Dia menyebut saat ini, pihaknya sedang menyiapkan Peraturan Menteri (Permen) terkait penerapan sistem elektronik tersebut.
Setelah Permen terbit, sasaran pertama dari sistem itu adalah tanah-tanah milik pemerintah di seluruh tanah air.
Langkah lain adalah merevisi UU Nomor 5 Tahun 1960 tentang Pokok-Pokok Agraria. Saat ini, Kementerian ATR sedang menyusun revisi UU tersebut.
Didalamnya, akan diatur agar praktik mafia tanah bisa hilang. Pihaknya meminta dukungan DPR dan DPD terkait hal tersebut.
Ketiga, dengan menerapkan UU Cipta Kerja khususnya terkait masalah agraria. UU yang merupakan produk omnibus law itu diharapkan bisa mengikis praktik mafia tanah.
Abraham sendiri mengusulkan agar dalam revisi UU tentang Pokok-Pokok Agraria supaya setiap daerah memiliki Rencana Tata Ruang Wilayah (RTRW).
Pengaturan masalah agraria harus mengacu pada RTRW satu darah.

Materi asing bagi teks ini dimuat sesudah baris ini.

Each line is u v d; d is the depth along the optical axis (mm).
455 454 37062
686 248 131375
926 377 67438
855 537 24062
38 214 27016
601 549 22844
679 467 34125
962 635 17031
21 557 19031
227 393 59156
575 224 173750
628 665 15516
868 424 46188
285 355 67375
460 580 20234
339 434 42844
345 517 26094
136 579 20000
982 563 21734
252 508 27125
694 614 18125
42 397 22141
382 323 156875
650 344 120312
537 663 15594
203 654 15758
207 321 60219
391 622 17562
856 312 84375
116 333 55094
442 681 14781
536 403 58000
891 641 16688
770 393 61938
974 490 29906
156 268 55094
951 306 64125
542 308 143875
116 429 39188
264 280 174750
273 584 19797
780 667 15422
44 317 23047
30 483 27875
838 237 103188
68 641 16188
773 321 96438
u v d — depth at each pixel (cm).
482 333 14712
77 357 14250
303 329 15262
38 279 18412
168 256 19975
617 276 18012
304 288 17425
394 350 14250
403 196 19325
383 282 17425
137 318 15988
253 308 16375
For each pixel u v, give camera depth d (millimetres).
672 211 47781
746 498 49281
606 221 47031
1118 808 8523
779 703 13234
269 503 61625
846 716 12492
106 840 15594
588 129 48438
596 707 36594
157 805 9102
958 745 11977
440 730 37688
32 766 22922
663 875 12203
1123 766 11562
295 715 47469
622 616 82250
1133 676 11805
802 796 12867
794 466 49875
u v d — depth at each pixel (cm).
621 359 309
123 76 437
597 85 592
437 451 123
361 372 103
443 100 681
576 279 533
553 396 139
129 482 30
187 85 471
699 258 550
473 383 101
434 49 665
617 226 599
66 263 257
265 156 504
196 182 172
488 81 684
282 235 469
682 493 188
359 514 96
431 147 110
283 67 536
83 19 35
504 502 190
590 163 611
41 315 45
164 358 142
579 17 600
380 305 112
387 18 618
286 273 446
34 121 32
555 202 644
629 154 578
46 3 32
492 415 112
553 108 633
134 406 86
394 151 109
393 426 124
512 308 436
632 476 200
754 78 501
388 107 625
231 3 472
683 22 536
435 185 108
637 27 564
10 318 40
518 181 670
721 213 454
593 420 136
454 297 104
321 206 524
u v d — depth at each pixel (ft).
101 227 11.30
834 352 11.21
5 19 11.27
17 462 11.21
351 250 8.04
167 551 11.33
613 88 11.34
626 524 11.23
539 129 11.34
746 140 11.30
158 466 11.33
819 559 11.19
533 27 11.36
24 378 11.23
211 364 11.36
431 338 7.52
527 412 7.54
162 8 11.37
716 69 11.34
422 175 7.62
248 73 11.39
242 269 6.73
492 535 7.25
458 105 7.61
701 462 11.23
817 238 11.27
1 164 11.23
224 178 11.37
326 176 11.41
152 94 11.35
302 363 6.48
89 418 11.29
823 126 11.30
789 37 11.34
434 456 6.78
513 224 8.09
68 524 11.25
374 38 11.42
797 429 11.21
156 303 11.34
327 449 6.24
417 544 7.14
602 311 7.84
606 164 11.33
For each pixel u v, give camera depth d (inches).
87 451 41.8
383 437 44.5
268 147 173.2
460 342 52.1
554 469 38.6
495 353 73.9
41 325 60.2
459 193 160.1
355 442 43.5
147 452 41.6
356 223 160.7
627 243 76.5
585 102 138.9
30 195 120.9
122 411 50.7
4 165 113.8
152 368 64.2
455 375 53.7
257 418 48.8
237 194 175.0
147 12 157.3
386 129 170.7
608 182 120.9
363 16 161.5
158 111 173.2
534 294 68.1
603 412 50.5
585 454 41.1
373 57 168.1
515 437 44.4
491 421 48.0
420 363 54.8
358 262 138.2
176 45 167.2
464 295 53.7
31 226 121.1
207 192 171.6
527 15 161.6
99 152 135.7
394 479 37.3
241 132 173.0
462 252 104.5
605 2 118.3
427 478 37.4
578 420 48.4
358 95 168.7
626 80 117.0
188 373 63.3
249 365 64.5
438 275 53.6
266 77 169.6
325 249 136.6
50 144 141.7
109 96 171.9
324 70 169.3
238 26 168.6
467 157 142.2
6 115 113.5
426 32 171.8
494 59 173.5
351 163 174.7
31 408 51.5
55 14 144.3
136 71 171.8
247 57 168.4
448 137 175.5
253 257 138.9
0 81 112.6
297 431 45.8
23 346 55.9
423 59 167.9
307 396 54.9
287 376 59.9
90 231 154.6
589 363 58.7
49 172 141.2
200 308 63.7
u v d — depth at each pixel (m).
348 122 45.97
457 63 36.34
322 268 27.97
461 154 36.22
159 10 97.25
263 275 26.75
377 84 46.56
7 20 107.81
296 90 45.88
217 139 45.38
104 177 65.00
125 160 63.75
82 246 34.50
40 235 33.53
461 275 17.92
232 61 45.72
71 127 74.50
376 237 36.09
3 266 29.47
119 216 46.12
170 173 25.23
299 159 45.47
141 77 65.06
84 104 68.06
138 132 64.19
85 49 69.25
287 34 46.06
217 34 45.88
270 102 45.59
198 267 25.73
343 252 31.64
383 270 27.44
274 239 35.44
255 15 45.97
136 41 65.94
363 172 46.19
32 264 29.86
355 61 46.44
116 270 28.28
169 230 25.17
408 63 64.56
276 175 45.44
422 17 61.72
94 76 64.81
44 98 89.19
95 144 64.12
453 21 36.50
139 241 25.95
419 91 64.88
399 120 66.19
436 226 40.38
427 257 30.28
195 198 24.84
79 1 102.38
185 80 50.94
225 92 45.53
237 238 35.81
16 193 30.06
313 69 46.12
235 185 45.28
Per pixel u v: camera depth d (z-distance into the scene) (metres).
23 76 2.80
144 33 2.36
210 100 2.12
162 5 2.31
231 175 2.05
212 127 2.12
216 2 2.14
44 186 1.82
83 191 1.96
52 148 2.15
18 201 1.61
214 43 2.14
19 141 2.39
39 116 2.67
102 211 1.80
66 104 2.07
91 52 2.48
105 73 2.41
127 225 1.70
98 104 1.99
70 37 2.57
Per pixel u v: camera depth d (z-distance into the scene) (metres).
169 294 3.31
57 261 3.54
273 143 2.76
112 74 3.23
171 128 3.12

Hal itu untuk menghindari spekulasi para mafia tanah atau investor dalam membeli lahan, terutama di daerah-daerah yang menjadi tujuan pariwisata seperti Labuan Bajo.
“Di Labuan Bajo itu, RTRW belum ada. Makanya mafia pesta pora mengkapling-kapling tanah dan menjualnya hingga ribuan kali lipat. Model seperti ini harus bisa masuk di revisi UU Pokok-Pokok Agraria,” tutup Abraham.